Dans une galerie parisienne, deux artistes israéliennes racontent les identités complexes et les préjugés.

Deux comédiennes entrent dans la galerie Mémoire de l’Avenir à Belleville et commencent à discuter. L’une en anglais, l’autre en français. C’est le début de la performance. Faux-amis/False friends c’est le récit réel d’une amitié qui débute par la perte d’un ordinateur portable.

Lilac 28 ans et Rony 25 ans, qui ont toutes les deux écrit les textes, sont devenues amies en Europe. Elles se connaissaient pourtant en Israël, leur pays d’origine, mais c’est ici qu’elles ont vraiment tissé des liens grâce à leur nouveau point commun : être étrangère dans leur pays de résidence. Rony en France, Lilac en Angleterre.
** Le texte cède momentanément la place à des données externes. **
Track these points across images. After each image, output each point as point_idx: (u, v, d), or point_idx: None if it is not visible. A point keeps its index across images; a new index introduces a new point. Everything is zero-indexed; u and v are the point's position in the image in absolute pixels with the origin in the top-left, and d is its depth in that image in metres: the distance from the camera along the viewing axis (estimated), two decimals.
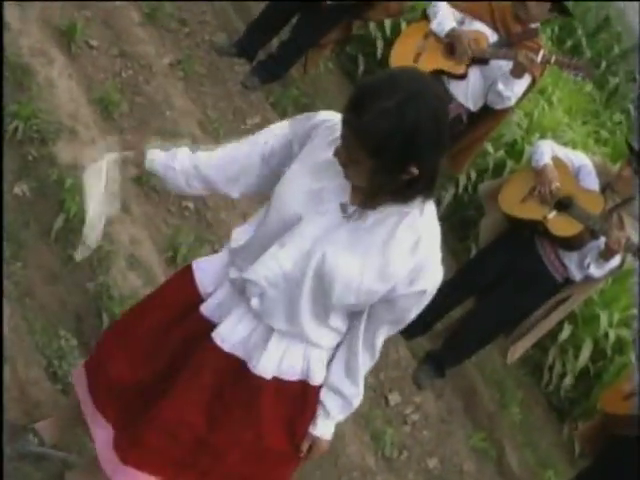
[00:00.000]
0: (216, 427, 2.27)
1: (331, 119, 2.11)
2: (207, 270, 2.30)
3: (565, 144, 5.38)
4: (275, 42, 5.38)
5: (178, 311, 2.29)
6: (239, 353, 2.21)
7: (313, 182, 2.05)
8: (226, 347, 2.21)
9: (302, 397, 2.25)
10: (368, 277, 2.01)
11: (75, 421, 2.66)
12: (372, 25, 5.97)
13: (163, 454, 2.32)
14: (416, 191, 1.95)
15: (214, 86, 5.07)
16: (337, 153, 1.94)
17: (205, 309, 2.25)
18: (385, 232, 2.00)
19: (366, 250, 2.01)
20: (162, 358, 2.30)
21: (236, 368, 2.22)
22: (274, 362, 2.19)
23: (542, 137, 5.90)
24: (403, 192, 1.95)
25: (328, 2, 4.86)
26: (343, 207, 2.02)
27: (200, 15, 5.34)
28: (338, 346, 2.23)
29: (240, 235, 2.23)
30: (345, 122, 1.90)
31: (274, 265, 2.07)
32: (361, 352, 2.20)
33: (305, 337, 2.17)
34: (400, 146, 1.83)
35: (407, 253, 1.99)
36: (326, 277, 2.03)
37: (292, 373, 2.22)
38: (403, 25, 5.83)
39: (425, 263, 2.01)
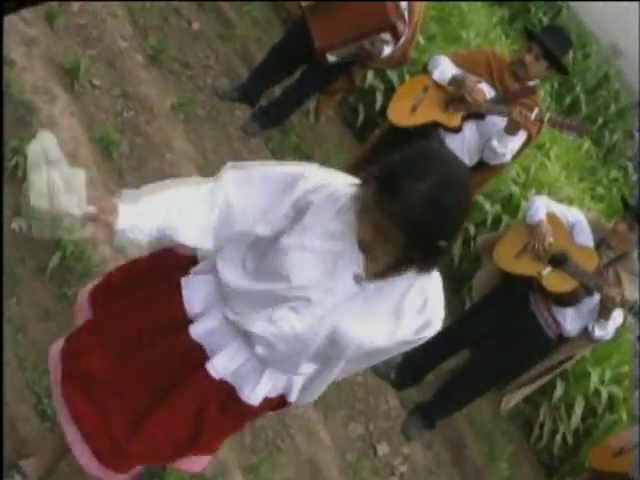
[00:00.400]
0: (198, 441, 2.37)
1: (328, 186, 2.07)
2: (195, 290, 2.27)
3: (561, 200, 5.40)
4: (277, 89, 5.43)
5: (162, 324, 2.28)
6: (229, 379, 2.25)
7: (324, 253, 2.04)
8: (218, 376, 2.24)
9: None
10: (379, 339, 2.08)
11: (60, 455, 2.66)
12: (372, 76, 6.03)
13: (144, 461, 2.43)
14: (438, 261, 2.00)
15: (214, 130, 5.11)
16: (362, 232, 1.95)
17: (194, 333, 2.24)
18: (397, 295, 2.05)
19: (378, 314, 2.06)
20: (143, 366, 2.30)
21: (226, 393, 2.27)
22: (265, 391, 2.27)
23: (539, 193, 5.93)
24: (428, 263, 1.99)
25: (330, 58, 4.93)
26: (357, 278, 2.04)
27: (204, 59, 5.40)
28: None
29: (223, 271, 2.18)
30: (377, 204, 1.89)
31: (286, 327, 2.10)
32: (332, 377, 2.32)
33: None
34: (436, 228, 1.89)
35: (416, 313, 2.07)
36: (339, 342, 2.09)
37: (274, 392, 2.32)
38: (407, 77, 5.90)
39: (431, 318, 2.10)
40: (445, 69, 4.66)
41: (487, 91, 4.61)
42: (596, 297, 4.21)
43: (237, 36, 5.84)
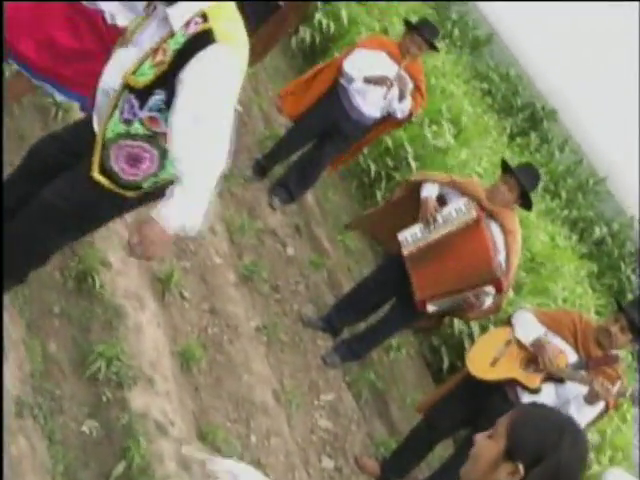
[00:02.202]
0: None
1: None
2: None
3: None
4: (362, 325, 5.37)
5: None
6: None
7: None
8: None
9: None
10: None
11: None
12: (458, 322, 5.94)
13: None
14: None
15: (294, 356, 5.00)
16: None
17: None
18: None
19: None
20: None
21: None
22: None
23: (613, 457, 5.70)
24: None
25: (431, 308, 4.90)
26: None
27: (293, 284, 5.38)
28: None
29: None
30: None
31: None
32: None
33: None
34: None
35: None
36: None
37: None
38: (491, 327, 5.78)
39: None
40: (529, 328, 4.55)
41: (569, 354, 4.46)
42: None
43: (328, 265, 5.85)
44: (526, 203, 4.87)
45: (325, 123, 5.65)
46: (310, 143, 5.88)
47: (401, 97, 5.59)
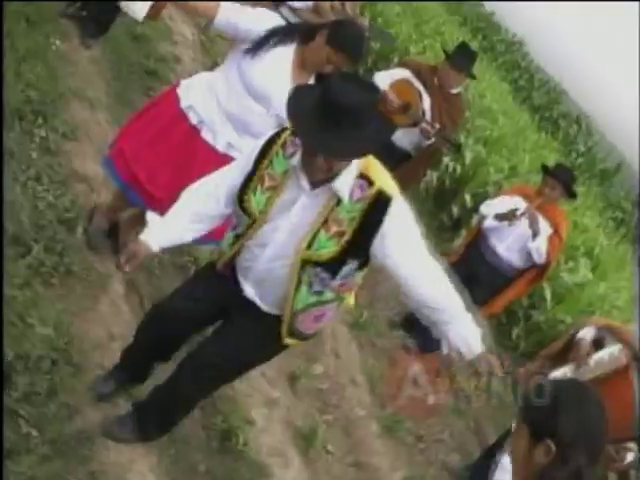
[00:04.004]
0: None
1: None
2: None
3: None
4: None
5: None
6: None
7: None
8: None
9: None
10: None
11: None
12: None
13: None
14: None
15: None
16: None
17: None
18: None
19: None
20: None
21: None
22: None
23: None
24: None
25: None
26: None
27: (437, 433, 5.26)
28: None
29: None
30: None
31: None
32: None
33: None
34: None
35: None
36: None
37: None
38: None
39: None
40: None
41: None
42: None
43: (472, 412, 5.70)
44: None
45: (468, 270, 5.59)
46: None
47: (534, 235, 5.54)
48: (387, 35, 8.37)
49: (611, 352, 4.56)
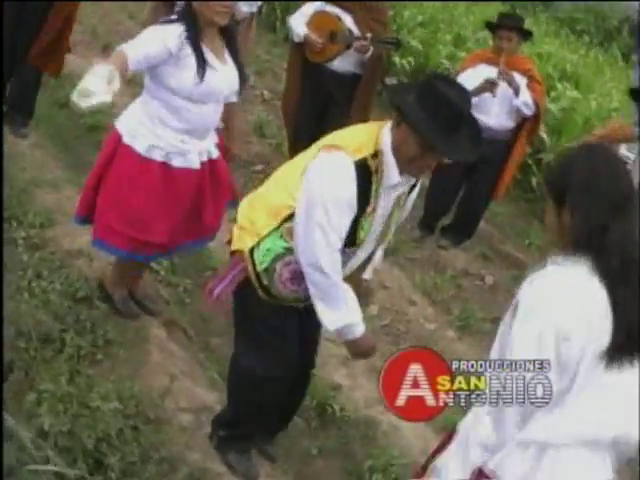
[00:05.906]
0: None
1: None
2: None
3: None
4: None
5: None
6: None
7: None
8: None
9: None
10: None
11: None
12: None
13: None
14: None
15: None
16: None
17: None
18: None
19: None
20: None
21: None
22: None
23: None
24: None
25: None
26: None
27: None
28: None
29: None
30: None
31: None
32: None
33: None
34: None
35: None
36: None
37: None
38: None
39: None
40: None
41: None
42: None
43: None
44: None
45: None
46: (460, 185, 5.89)
47: (516, 93, 5.50)
48: None
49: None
Lorsque Lilac va perdre son ordinateur à Londres, elle est désespérée. Elle va contacter Rony qui aura ces mots « I know what you’re going through. Come to Paris »  (« Je sais ce que tu ressens. Viens à Paris »). Elles vont alors se retrouver et partager sur leur sentiment de déracinement et la difficulté pragmatique de ne pas être européennes, avec notamment les problèmes de visa. C’est le début de l’histoire de cette performance et de leur histoire d’amitié.

Pendant plus d’une demi-heure, les deux comédiennes vont jouer leurs propres vies devant nous. Leurs interrogations sur l’identité, le sentiment d’appartenance, la solitude du déraciné, tout cela sera évoqué dans un mélange de dialogues, de monologues et d’enregistrements sonores de leurs propres voix. Nous assisterons aussi à une partie déroutante du jeu « Qui est ce ? ».

Après le show, Rony raconte une anecdote intégrée à la performance. Comme elle parle le français à la quasi-perfection, ses différents interlocuteurs essayent de la raccrocher à une identité française. « Mais tu es née en France ? », « Non » répond-t-elle toujours.

Et puis, un jour, quelqu’un parle de Jean-Jacques Goldman. Elle demande innocemment qui est cette personne. Les gens sont à la fois étonnés et « ils comprennent d’un coup », dit-elle. Non, effectivement, elle ne peut pas être française. Elle ne connaît pas Goldman, plus besoin de la questionner.

Maintenant, Rony connaît Goldman et mange même ses œufs à la coque. Pourtant, malgré le temps qui passe et l’impression de faire de plus en plus partie intégrante du pays, elle continue de se ressentir « étrangère ».

Elle explique être entrée dans une nouvelle étape vers une plus grande « intégration » grâce à son projet « IGLOU ». Il s’agit d’une plateforme artistique parisienne qu’elle a fondée, donc un moyen de s’enraciner encore un peu plus sur le territoire et dans la vie française.

Le premier événement d’IGLOU se tiendra au Pavillon des Canaux à Paris le 21 juillet. Il aura pour thème « premier séjour », un terme très difficile à traduire dans une autre langue. Un travail qualifié par Rony de « continuité nécessaire » à Faux amis/False friends.

Pour l’heure, la performance est suspendue et reprendra après l’été, car comme le souligne la comédienne de 25 ans, c’est une « performance consolante d’hiver ».